The house stood behind an outward-bulging brick wall that was thick with green moss and which was tall enough to obscure all but the top floor and roof when viewed from the street.
The garden that lay between the wall and the house was overrun by weeds and brambles, being long neglected during the time that the elder Grymes had occupied the place. They had little time or inclination to keep the grounds in order and had let unchecked nature take dominion. Only the path from the rusted trellis gateway to the entrance portico was free of undergrowth. Covering it was an ivy-wreathed wrought iron passageway.
The ivy allowed no other plant to encroach into its territory, inexorably strangling any such intruder with its sinewy vines.
One might easily imagine that it was not just simple neglect that caused Gryme House to be half-hidden away, but that a deliberate concession to good taste had been made.
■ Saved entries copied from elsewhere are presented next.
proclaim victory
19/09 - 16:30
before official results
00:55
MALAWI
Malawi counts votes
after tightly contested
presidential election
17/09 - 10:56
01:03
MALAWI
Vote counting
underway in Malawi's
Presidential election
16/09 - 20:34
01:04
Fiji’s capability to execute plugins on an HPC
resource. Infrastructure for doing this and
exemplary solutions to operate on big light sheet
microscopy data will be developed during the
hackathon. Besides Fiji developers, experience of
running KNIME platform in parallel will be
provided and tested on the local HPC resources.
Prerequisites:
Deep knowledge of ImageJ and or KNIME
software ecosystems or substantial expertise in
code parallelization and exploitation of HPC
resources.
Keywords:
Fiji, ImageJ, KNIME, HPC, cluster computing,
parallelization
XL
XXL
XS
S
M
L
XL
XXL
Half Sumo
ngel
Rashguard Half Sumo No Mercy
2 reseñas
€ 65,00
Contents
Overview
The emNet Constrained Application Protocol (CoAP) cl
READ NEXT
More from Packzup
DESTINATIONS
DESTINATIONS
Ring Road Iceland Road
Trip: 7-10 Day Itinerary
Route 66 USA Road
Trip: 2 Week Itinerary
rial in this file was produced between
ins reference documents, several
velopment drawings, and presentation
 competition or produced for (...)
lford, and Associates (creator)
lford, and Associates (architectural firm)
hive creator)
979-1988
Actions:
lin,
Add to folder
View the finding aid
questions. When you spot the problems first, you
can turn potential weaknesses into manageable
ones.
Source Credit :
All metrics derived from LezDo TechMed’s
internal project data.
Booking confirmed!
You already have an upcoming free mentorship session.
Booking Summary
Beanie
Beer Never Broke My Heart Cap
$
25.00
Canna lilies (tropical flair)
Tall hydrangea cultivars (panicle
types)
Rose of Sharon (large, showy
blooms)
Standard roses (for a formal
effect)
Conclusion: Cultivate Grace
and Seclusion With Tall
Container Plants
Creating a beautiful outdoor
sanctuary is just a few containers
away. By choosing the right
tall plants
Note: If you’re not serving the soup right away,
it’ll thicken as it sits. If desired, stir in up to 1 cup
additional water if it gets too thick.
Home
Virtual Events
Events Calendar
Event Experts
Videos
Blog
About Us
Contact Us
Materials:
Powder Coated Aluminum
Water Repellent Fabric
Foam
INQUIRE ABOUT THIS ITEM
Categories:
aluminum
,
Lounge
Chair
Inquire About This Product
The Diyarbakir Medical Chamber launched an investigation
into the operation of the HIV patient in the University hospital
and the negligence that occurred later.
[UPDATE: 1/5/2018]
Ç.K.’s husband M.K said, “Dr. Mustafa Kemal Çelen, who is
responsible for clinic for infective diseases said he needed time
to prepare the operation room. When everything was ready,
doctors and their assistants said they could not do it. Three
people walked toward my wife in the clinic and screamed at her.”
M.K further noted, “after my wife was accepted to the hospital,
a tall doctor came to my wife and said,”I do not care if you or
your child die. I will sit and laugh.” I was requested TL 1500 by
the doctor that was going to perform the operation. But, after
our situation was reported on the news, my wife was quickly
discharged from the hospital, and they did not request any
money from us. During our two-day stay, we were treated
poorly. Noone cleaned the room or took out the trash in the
The sight of the house had long ceased to be picturesque, for, unlike its close companions, it did not possess the same aura of antiquity. The impression formed was instead of some growth that had sprung up from deep within the earth.
It was rotten and festering, projecting from the thorny undergrowth in the manner of a colossal fungus. External buttresses held up one side of the house from collapse and the roof sagged visibly. Plaster flaked away from beneath the eaves of the top floor, revealing a yellowish tinge like jaundiced skin.
*
James Thorpe’s wife, Amelia, had inherited Gryme House from her parents. They had died last year, and he felt guilty that his relationship with his in-laws had been so distant, even though he had never liked them. He suspected that Amelia also had tried to keep them apart, though he had little evidence of this, only her vague indifference when it came to making a visit.
The house in Highgate had solved almost all of James and Amelia’s financial problems in one fell swoop. Now they needed to pay no rent and thus their disposable income, given London prices, leapt. With the arrival
of Alistair four years ago, their previous flat had been cramped, and now the child had the run of a three-storey house, albeit a decaying house sorely in need of major renovation.
Amelia’s parents, the elder Grymes, had been in their forties when she’d been born, and by the time James came to know them, thirty years later, they were elderly recluses who scarcely ventured out of the house. Consequently, the building had fallen further into acute decay, despite its being on genteel South Grove in a prime location in Highgate, backing onto the disused and picturesque cemetery with its woodland-like ambience.
Much to James’s surprise, Amelia had scarcely wanted to change anything in the house after they’d moved in. She was content, even glad, to retain all the furnishings and fittings that she recalled from her childhood: the antique furniture, the heavy drapes and the curios scattered inside cabinets and closets throughout the rooms.
Gryme House had been in her family for generations, and, being the only offspring of her parents, Amelia displayed enthusiasm at the prospect of entering into her birthright and passing it on to Alistair in turn. She would shepherd the boy around the rooms, explaining to him where each object came from, and how old it was, and how one day it would belong to him as it now belonged to her. This sometimes made James feel like an adjunct to the two of them, integrated as they both were into the soul of the house through generations.
The only part of the building that had undergone any significant change had been the room on the second floor that James had turned into a study.
It had formerly been a spare bedroom, used whenever the old Grymes had received visitors, which had been not at all except for those rare occasions in the past when he and Amelia had stayed over.
He’d kept the wall panelling and introduced several bookshelves in which to store his collection, added a bureau to store those papers he needed close at hand and a laptop computer so he could work on the biographies that formed his main writing income.